• [Record set]
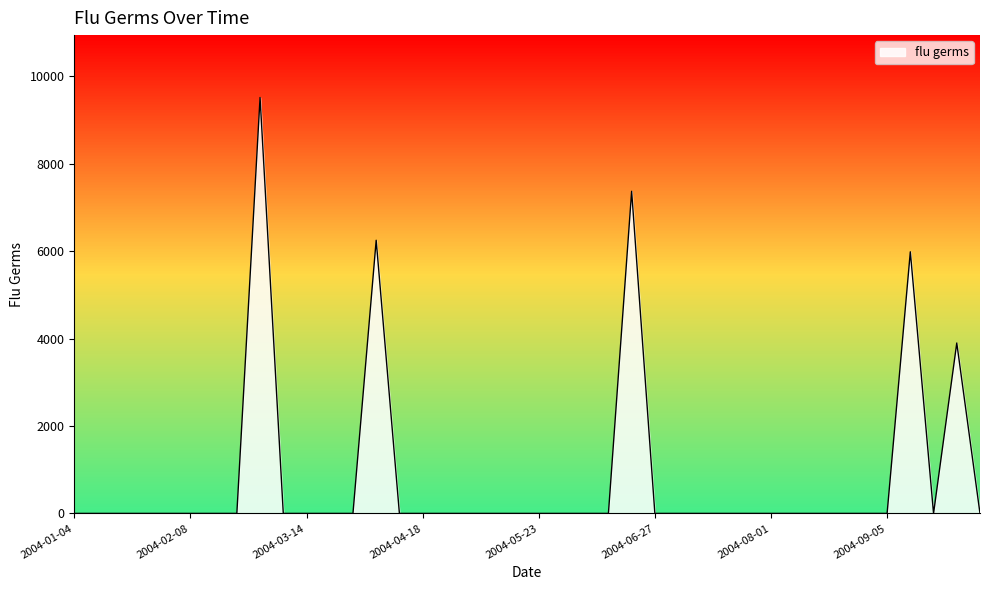

What is the maximum value shown in the chart?

9517.1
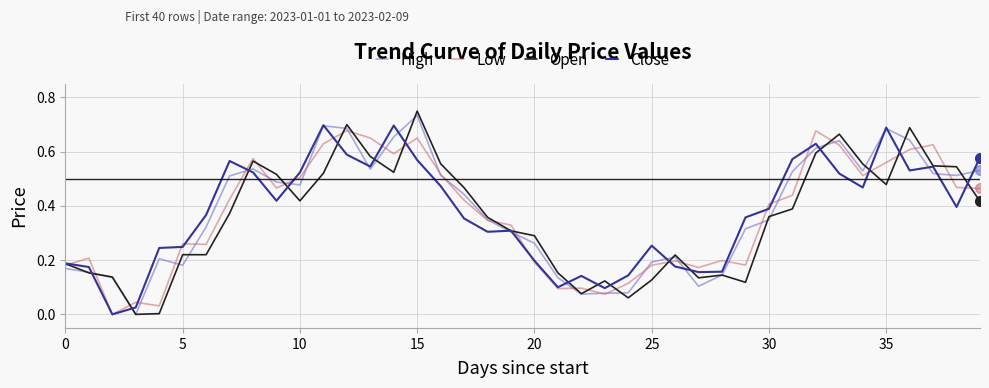

Which series has the widest spread of values?

Open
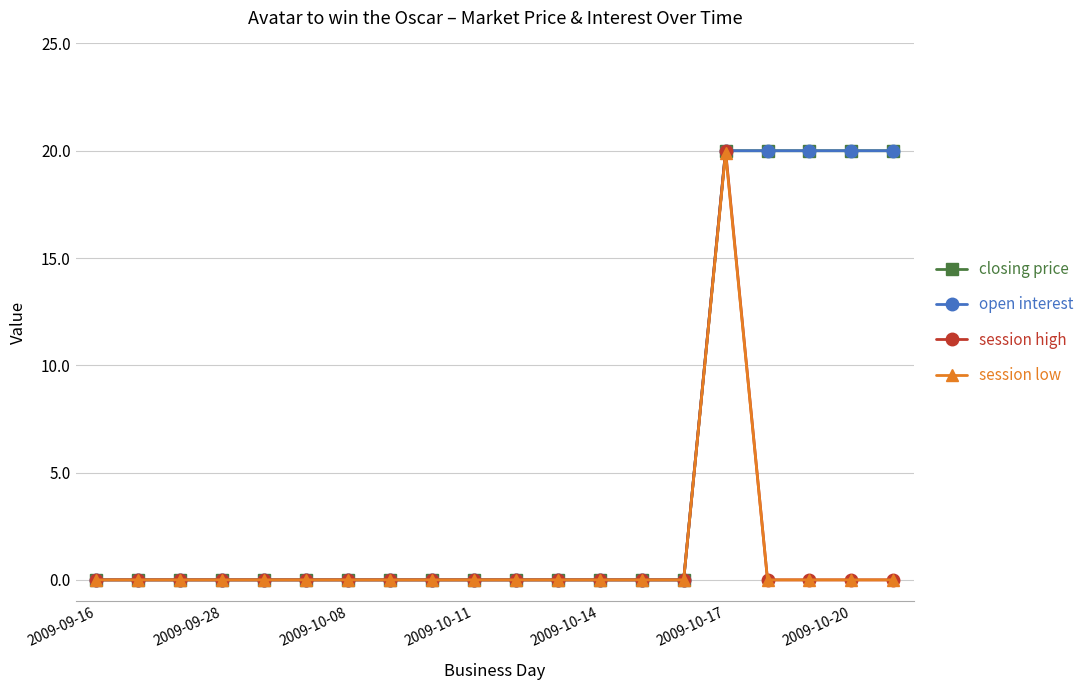

Is this an area chart (filled region under the line)?

No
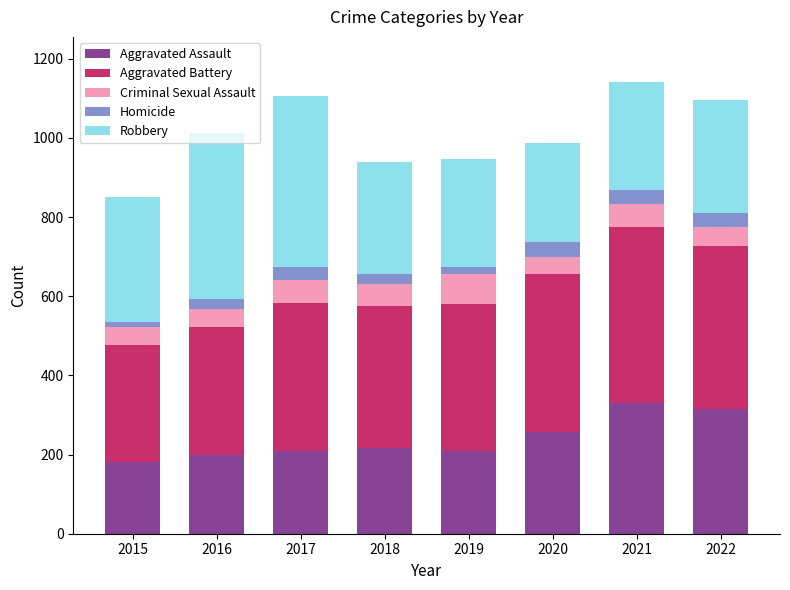

The Aggravated Assault series shows 301 at 2016. True or false?

False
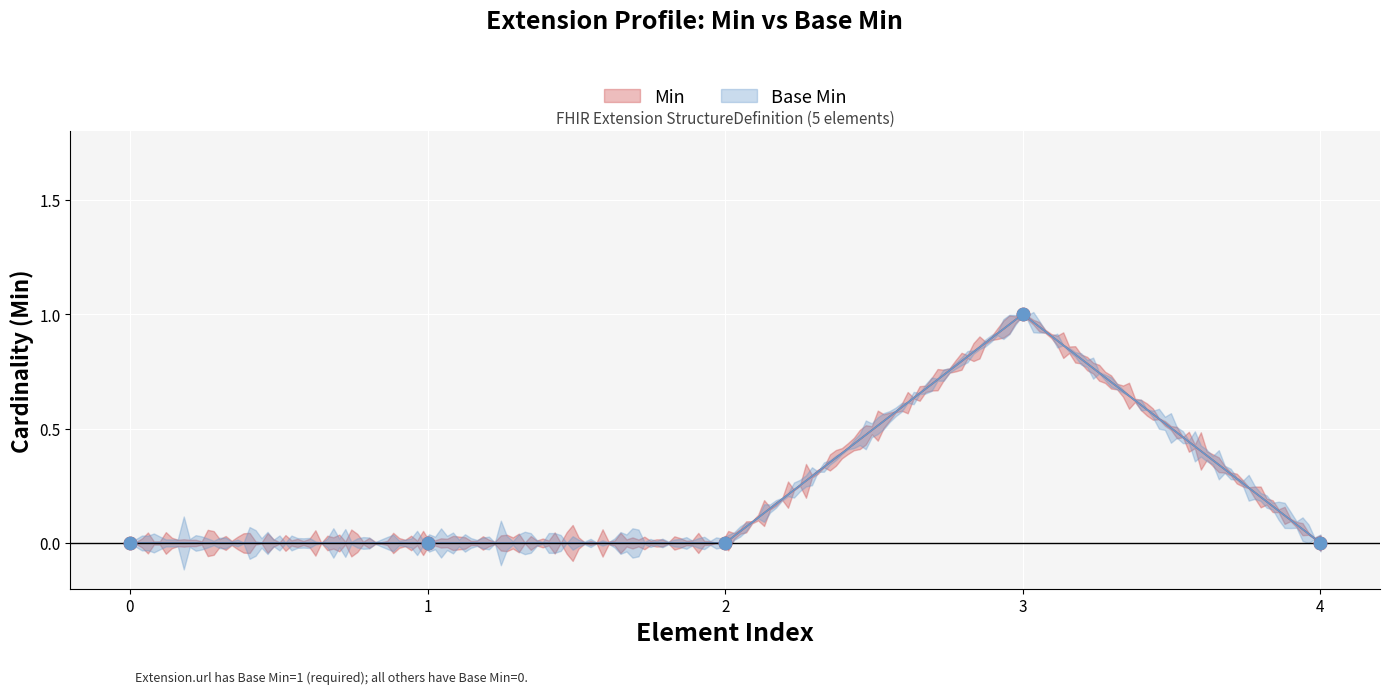

Which series has the largest total across all categories?

Min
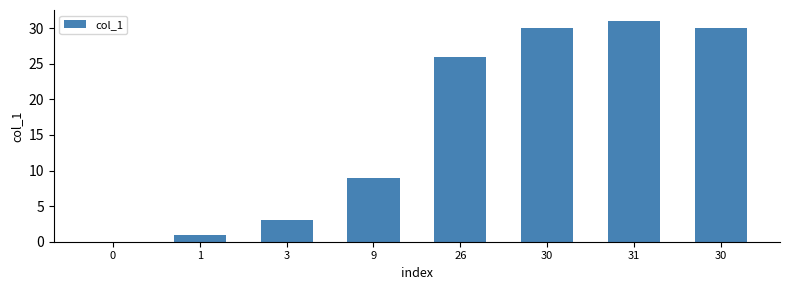

Rank the categories by value from lowest to highest.

0, 1, 3, 9, 26, 30, 30, 31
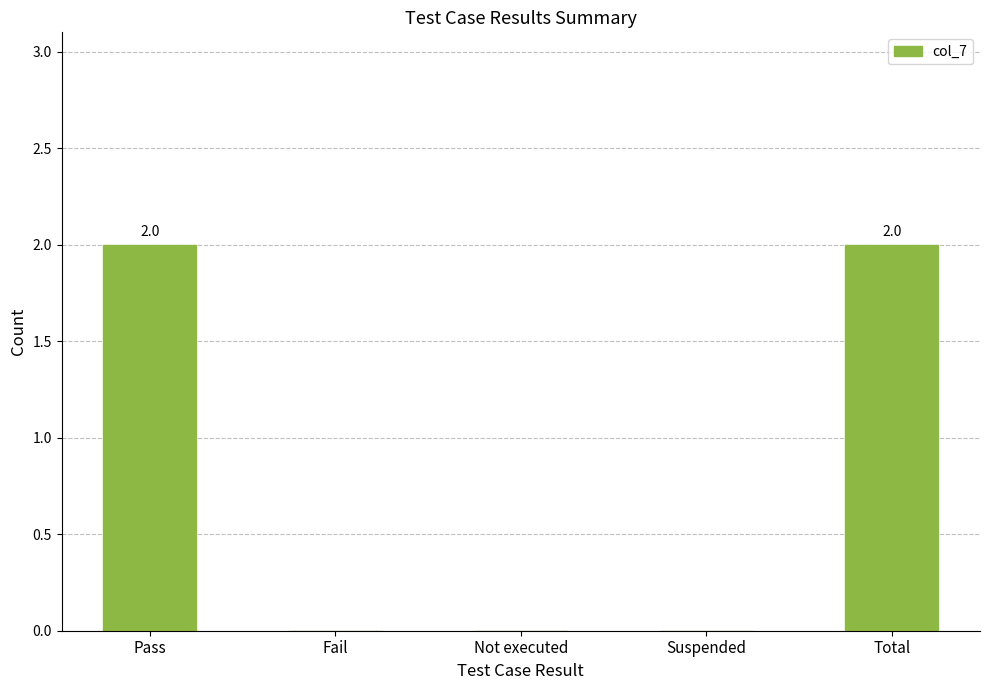

True or false: the data shows 0 at Not executed.

True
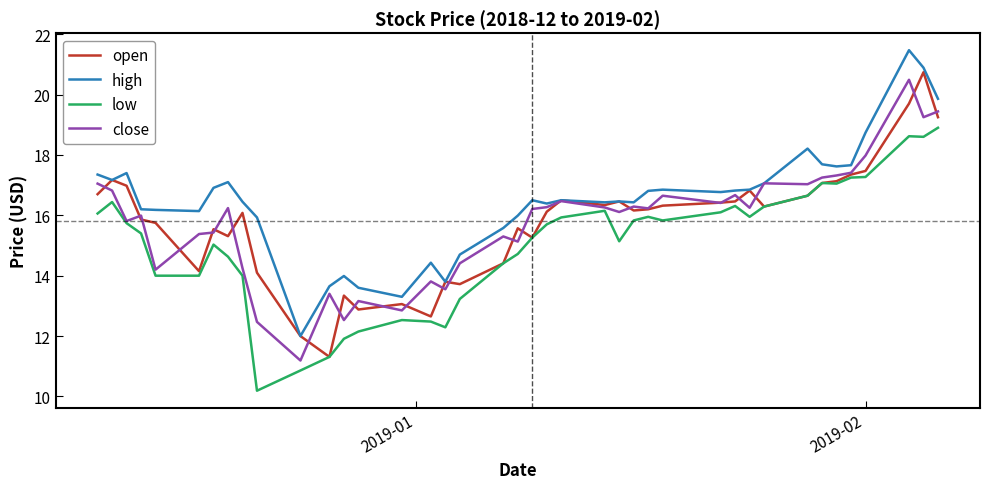

Which series has the largest total across all categories?

high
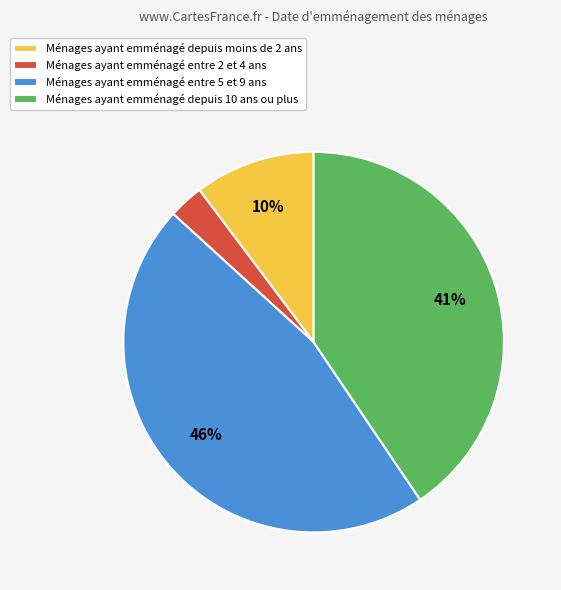

Between Ménages ayant emménagé entre 2 et 4 ans and Ménages ayant emménagé depuis 10 ans ou plus, which is larger?

Ménages ayant emménagé depuis 10 ans ou plus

• [Task to complete] Repeat every entry above word for word, leaving out the pictures.

• [Exercise result]
What is the maximum value shown in the chart?

9517.1

Which series has the widest spread of values?

Open

Is this an area chart (filled region under the line)?

No

The Aggravated Assault series shows 301 at 2016. True or false?

False

Which series has the largest total across all categories?

Min

Rank the categories by value from lowest to highest.

0, 1, 3, 9, 26, 30, 30, 31

True or false: the data shows 0 at Not executed.

True

Which series has the largest total across all categories?

high

Between Ménages ayant emménagé entre 2 et 4 ans and Ménages ayant emménagé depuis 10 ans ou plus, which is larger?

Ménages ayant emménagé depuis 10 ans ou plus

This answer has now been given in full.